EXERCISE DIRECTIONS –
Each entry below must be written out exactly, with pictures left out.

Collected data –
■ ■ ■ ■
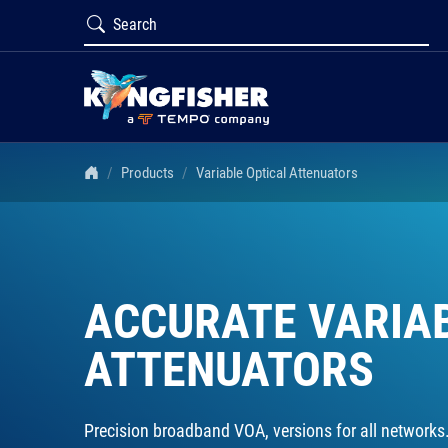
Products
Variable Optical Attenuators
ACCURATE VARIA
ATTENUATORS
Precision broadband VOA, versions for all networks.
■ ■ ■ ■
SOLVED EXERCISE –
Products
Variable Optical Attenuators
ACCURATE VARIA
ATTENUATORS
Precision broadband VOA, versions for all networks.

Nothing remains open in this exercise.